11. Incidente
Mancava quasi un mese a Natale. Milano non era ancora stata imbiancata dalla prima neve della stagione. Michele non vedeva l'ora che nevicasse sul serio per portare Mattia a sciare.
«Mamma, dai, è inutile che insisti. Non faremo un Natale tutti insieme!» Michele stava girando per i reparti del supermercato cercando di fare la spesa. Erano diversi minuti che sua madre lo stava tormentando con il pranzo del venticinque dicembre. Voleva organizzare una gigantesca riunione di famiglia. Loro più i genitori di Gabriele e quelli di Patrizia, e Mattia e Simone. L'uomo non ci pensava nemmeno. In quei mesi la loro famiglia si era sì unita, ma gli sembrava eccessivo tutto quello.

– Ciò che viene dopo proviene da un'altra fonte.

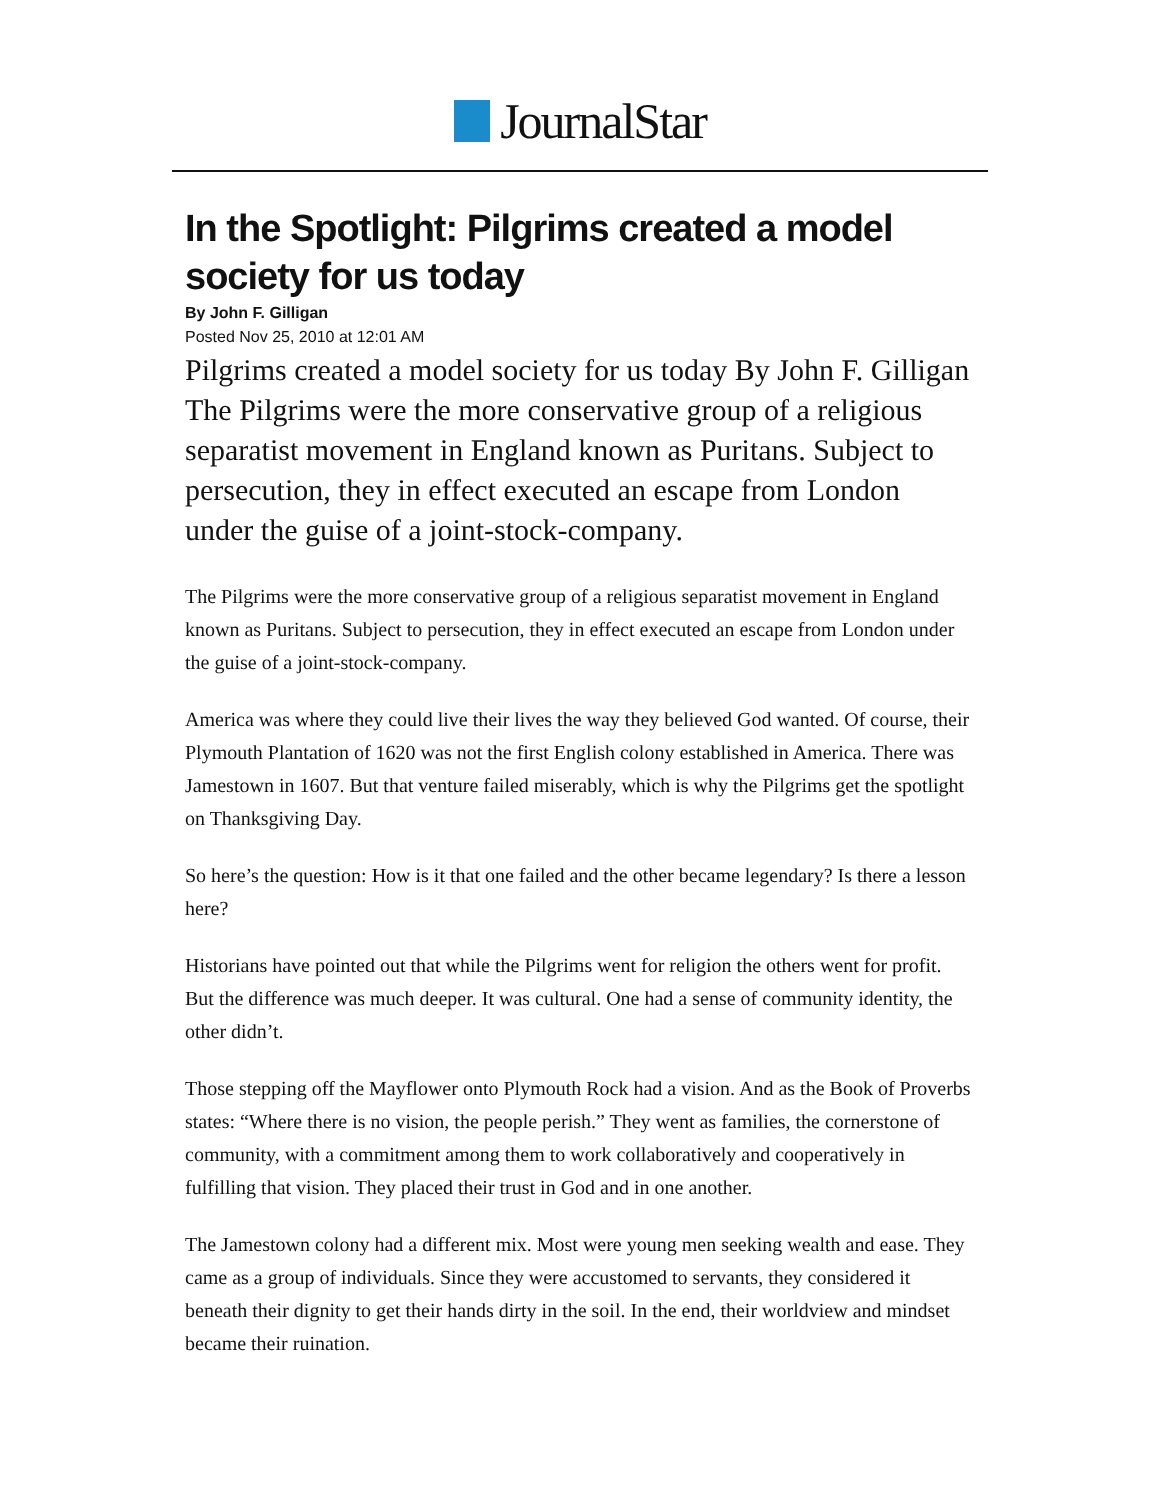JournalStar
In the Spotlight: Pilgrims created a model society for us today
By John F. Gilligan
Posted Nov 25, 2010 at 12:01 AM
Pilgrims created a model society for us today By John F. Gilligan The Pilgrims were the more conservative group of a religious separatist movement in England known as Puritans. Subject to persecution, they in effect executed an escape from London under the guise of a joint-stock-company.
The Pilgrims were the more conservative group of a religious separatist movement in England known as Puritans. Subject to persecution, they in effect executed an escape from London under the guise of a joint-stock-company.
America was where they could live their lives the way they believed God wanted. Of course, their Plymouth Plantation of 1620 was not the first English colony established in America. There was Jamestown in 1607. But that venture failed miserably, which is why the Pilgrims get the spotlight on Thanksgiving Day.
So here’s the question: How is it that one failed and the other became legendary? Is there a lesson here?
Historians have pointed out that while the Pilgrims went for religion the others went for profit. But the difference was much deeper. It was cultural. One had a sense of community identity, the other didn’t.
Those stepping off the Mayflower onto Plymouth Rock had a vision. And as the Book of Proverbs states: “Where there is no vision, the people perish.” They went as families, the cornerstone of community, with a commitment among them to work collaboratively and cooperatively in fulfilling that vision. They placed their trust in God and in one another.
The Jamestown colony had a different mix. Most were young men seeking wealth and ease. They came as a group of individuals. Since they were accustomed to servants, they considered it beneath their dignity to get their hands dirty in the soil. In the end, their worldview and mindset became their ruination.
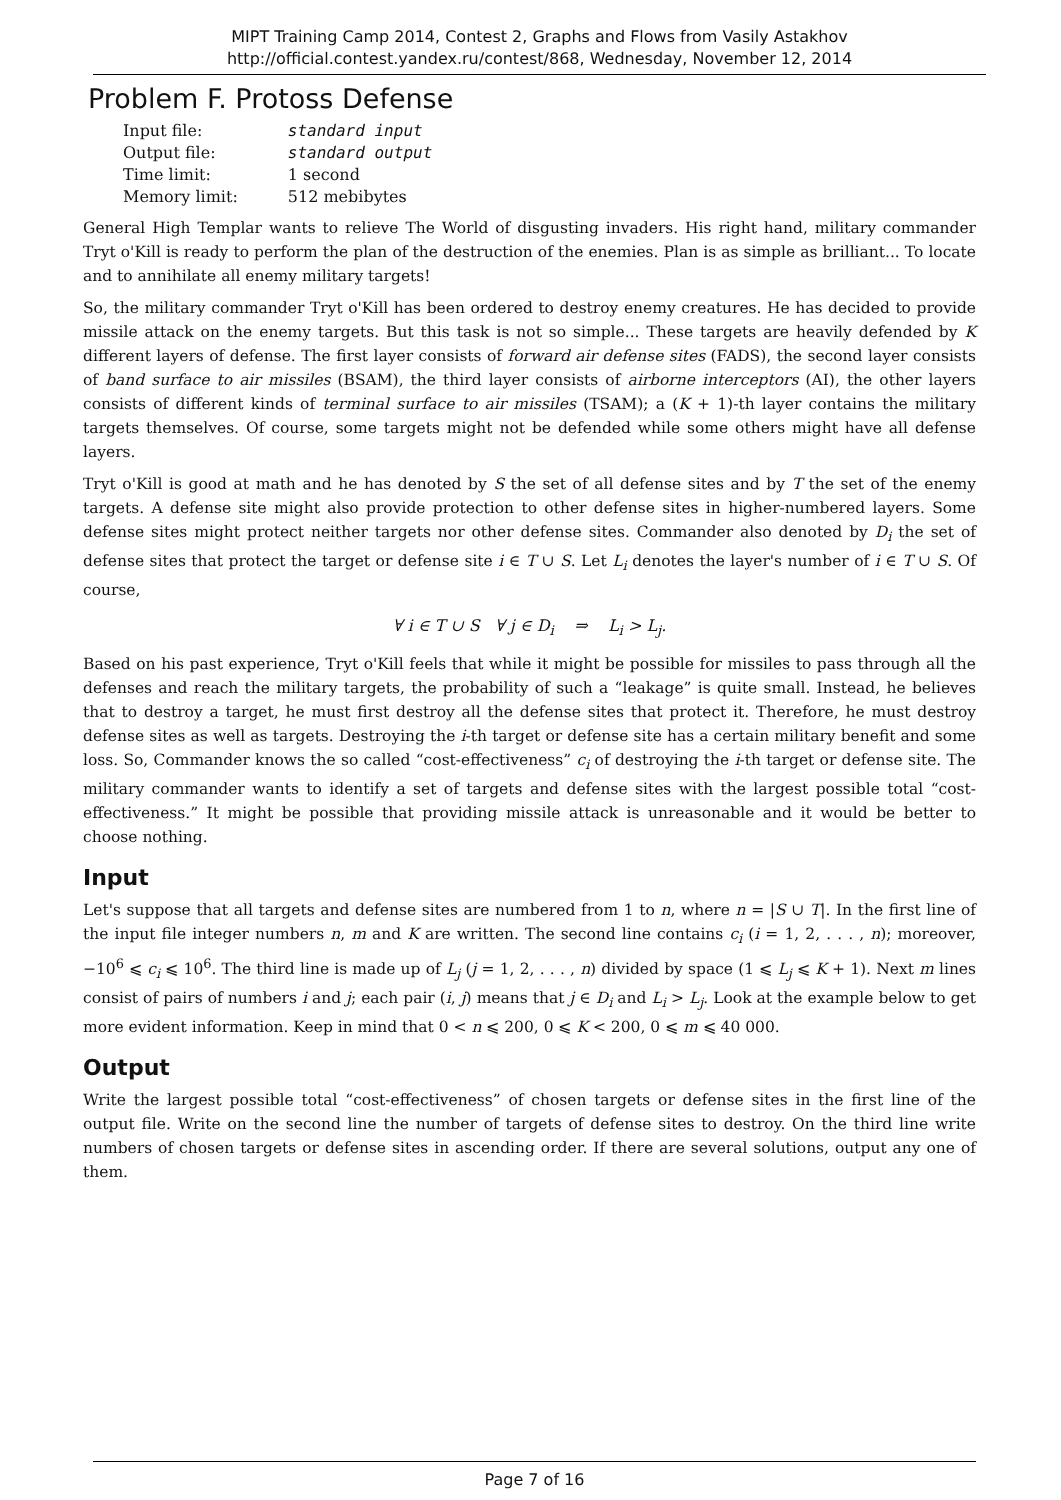MIPT Training Camp 2014, Contest 2, Graphs and Flows from Vasily Astakhov
http://official.contest.yandex.ru/contest/868, Wednesday, November 12, 2014
Problem F. Protoss Defense
| Input file: | standard input |
| Output file: | standard output |
| Time limit: | 1 second |
| Memory limit: | 512 mebibytes |
General High Templar wants to relieve The World of disgusting invaders. His right hand, military commander Tryt o'Kill is ready to perform the plan of the destruction of the enemies. Plan is as simple as brilliant... To locate and to annihilate all enemy military targets!
So, the military commander Tryt o'Kill has been ordered to destroy enemy creatures. He has decided to provide missile attack on the enemy targets. But this task is not so simple... These targets are heavily defended by K different layers of defense. The first layer consists of forward air defense sites (FADS), the second layer consists of band surface to air missiles (BSAM), the third layer consists of airborne interceptors (AI), the other layers consists of different kinds of terminal surface to air missiles (TSAM); a (K + 1)-th layer contains the military targets themselves. Of course, some targets might not be defended while some others might have all defense layers.
Tryt o'Kill is good at math and he has denoted by S the set of all defense sites and by T the set of the enemy targets. A defense site might also provide protection to other defense sites in higher-numbered layers. Some defense sites might protect neither targets nor other defense sites. Commander also denoted by D<sub>i</sub> the set of defense sites that protect the target or defense site i ∈ T ∪ S. Let L<sub>i</sub> denotes the layer's number of i ∈ T ∪ S. Of course,
∀ i ∈ T ∪ S ∀ j ∈ D<sub>i</sub> ⇒ L<sub>i</sub> > L<sub>j</sub>.
Based on his past experience, Tryt o'Kill feels that while it might be possible for missiles to pass through all the defenses and reach the military targets, the probability of such a “leakage” is quite small. Instead, he believes that to destroy a target, he must first destroy all the defense sites that protect it. Therefore, he must destroy defense sites as well as targets. Destroying the i-th target or defense site has a certain military benefit and some loss. So, Commander knows the so called “cost-effectiveness” c<sub>i</sub> of destroying the i-th target or defense site. The military commander wants to identify a set of targets and defense sites with the largest possible total “cost-effectiveness.” It might be possible that providing missile attack is unreasonable and it would be better to choose nothing.
Input
Let's suppose that all targets and defense sites are numbered from 1 to n, where n = |S ∪ T|. In the first line of the input file integer numbers n, m and K are written. The second line contains c<sub>i</sub> (i = 1, 2, . . . , n); moreover, −10<sup>6</sup> ⩽ c<sub>i</sub> ⩽ 10<sup>6</sup>. The third line is made up of L<sub>j</sub> (j = 1, 2, . . . , n) divided by space (1 ⩽ L<sub>j</sub> ⩽ K + 1). Next m lines consist of pairs of numbers i and j; each pair (i, j) means that j ∈ D<sub>i</sub> and L<sub>i</sub> > L<sub>j</sub>. Look at the example below to get more evident information. Keep in mind that 0 < n ⩽ 200, 0 ⩽ K < 200, 0 ⩽ m ⩽ 40 000.
Output
Write the largest possible total “cost-effectiveness” of chosen targets or defense sites in the first line of the output file. Write on the second line the number of targets of defense sites to destroy. On the third line write numbers of chosen targets or defense sites in ascending order. If there are several solutions, output any one of them.
Page 7 of 16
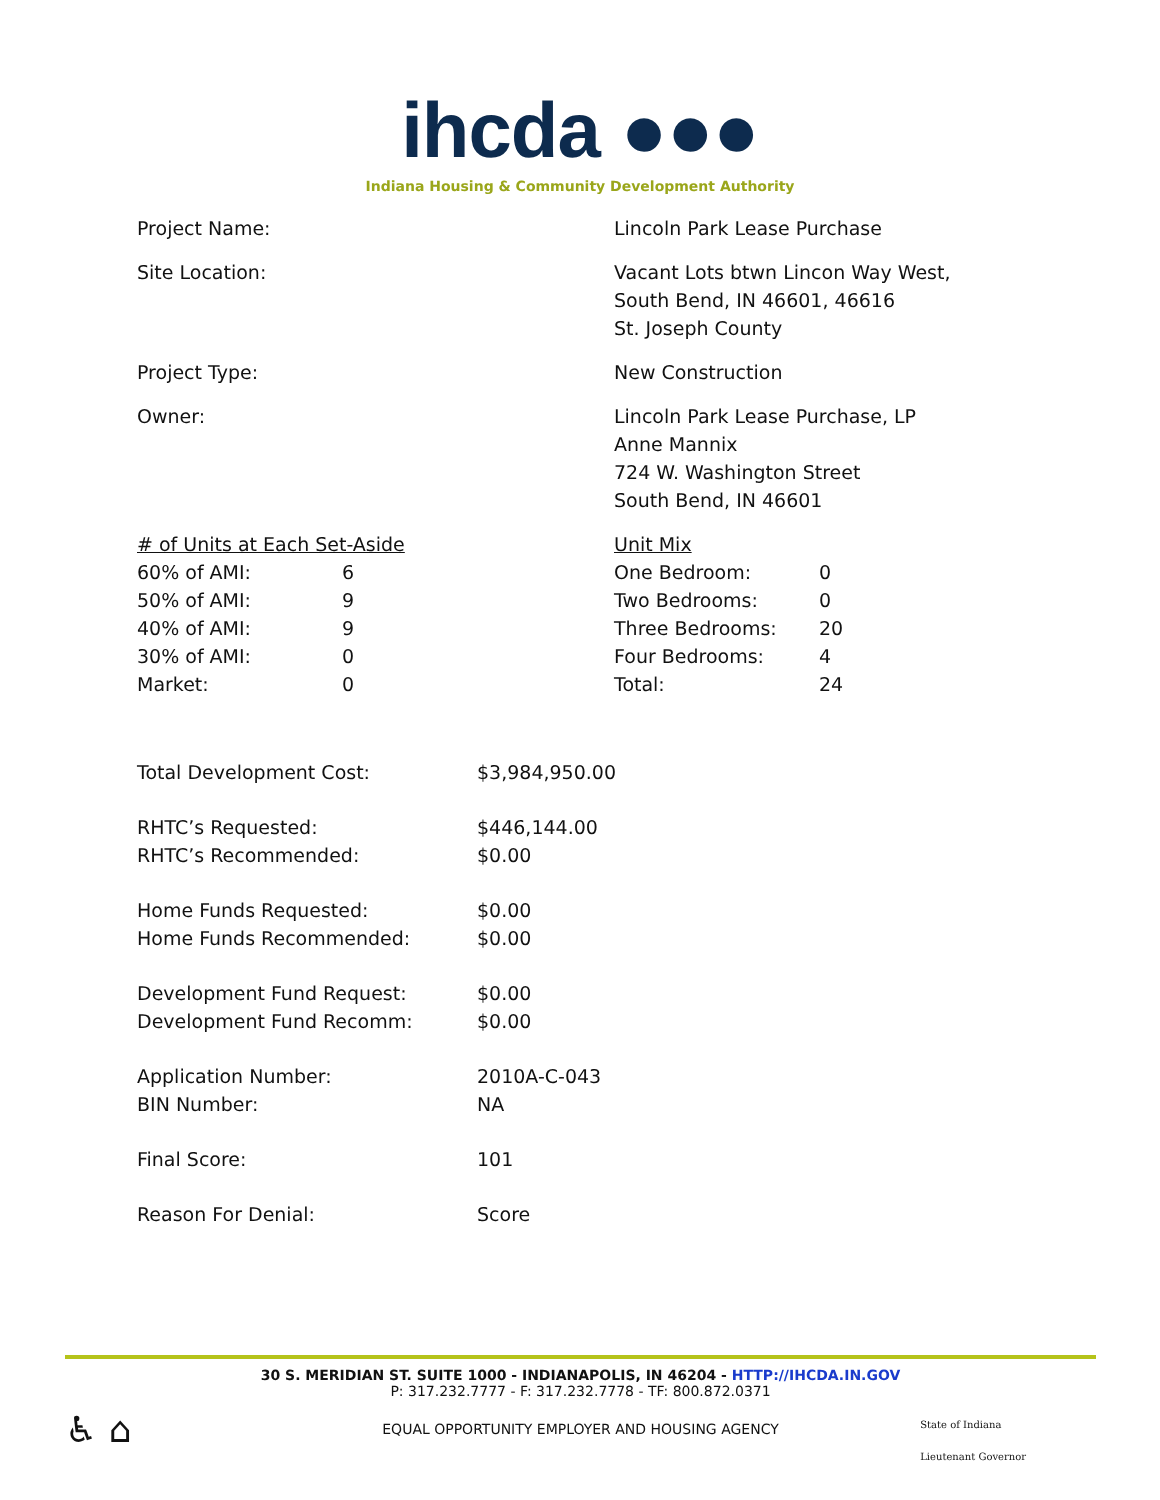ihcda ●●●
Indiana Housing & Community Development Authority
Project Name: Lincoln Park Lease Purchase
Site Location: Vacant Lots btwn Lincon Way West,
South Bend, IN 46601, 46616
St. Joseph County
Project Type: New Construction
Owner: Lincoln Park Lease Purchase, LP
Anne Mannix
724 W. Washington Street
South Bend, IN 46601
| # of Units at Each Set-Aside | |
| 60% of AMI: | 6 |
| 50% of AMI: | 9 |
| 40% of AMI: | 9 |
| 30% of AMI: | 0 |
| Market: | 0 |
| Unit Mix | |
| One Bedroom: | 0 |
| Two Bedrooms: | 0 |
| Three Bedrooms: | 20 |
| Four Bedrooms: | 4 |
| Total: | 24 |
| Total Development Cost: | $3,984,950.00 |
| RHTC’s Requested: | $446,144.00 |
| RHTC’s Recommended: | $0.00 |
| Home Funds Requested: | $0.00 |
| Home Funds Recommended: | $0.00 |
| Development Fund Request: | $0.00 |
| Development Fund Recomm: | $0.00 |
| Application Number: | 2010A-C-043 |
| BIN Number: | NA |
| Final Score: | 101 |
| Reason For Denial: | Score |
30 S. MERIDIAN ST. SUITE 1000 - INDIANAPOLIS, IN 46204 - HTTP://IHCDA.IN.GOV
P: 317.232.7777 - F: 317.232.7778 - TF: 800.872.0371
EQUAL OPPORTUNITY EMPLOYER AND HOUSING AGENCY
♿ ⌂
State of Indiana
Lieutenant Governor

«Mamma, scusa, ho una chiamata in arrivo. È Mat. Sì, te lo saluto, ciao, ciao...»
Chiuse in fretta per accettare l'altra chiamata: «Amore!»
«Salve, qui è il dottor De Curtolo, pronto Soccorso Ospedale San Paolo, lei conosce Mattia De Pascalis?»
Michele si dovette reggere al carrello, le gambe gli stavano cedendo. Si appoggiò perfino al frigo dei surgelati. Sentiva freddo.
«Pronto? Mi ha sentito? Sto cercando un conoscente del Signor De Pascalis, il suo contatto di emergenza, Simone De Pascalis, è irraggiungibile. Lei è il secondo che è indicato...»
«Sì, sì. Sono... sono il compagno.»
«Perfetto.»
«Cos'è successo a Mattia?»
«Purtroppo, Signor?»
«Meriggio, Michele Meriggio. Mi scusi, ma Mattia? »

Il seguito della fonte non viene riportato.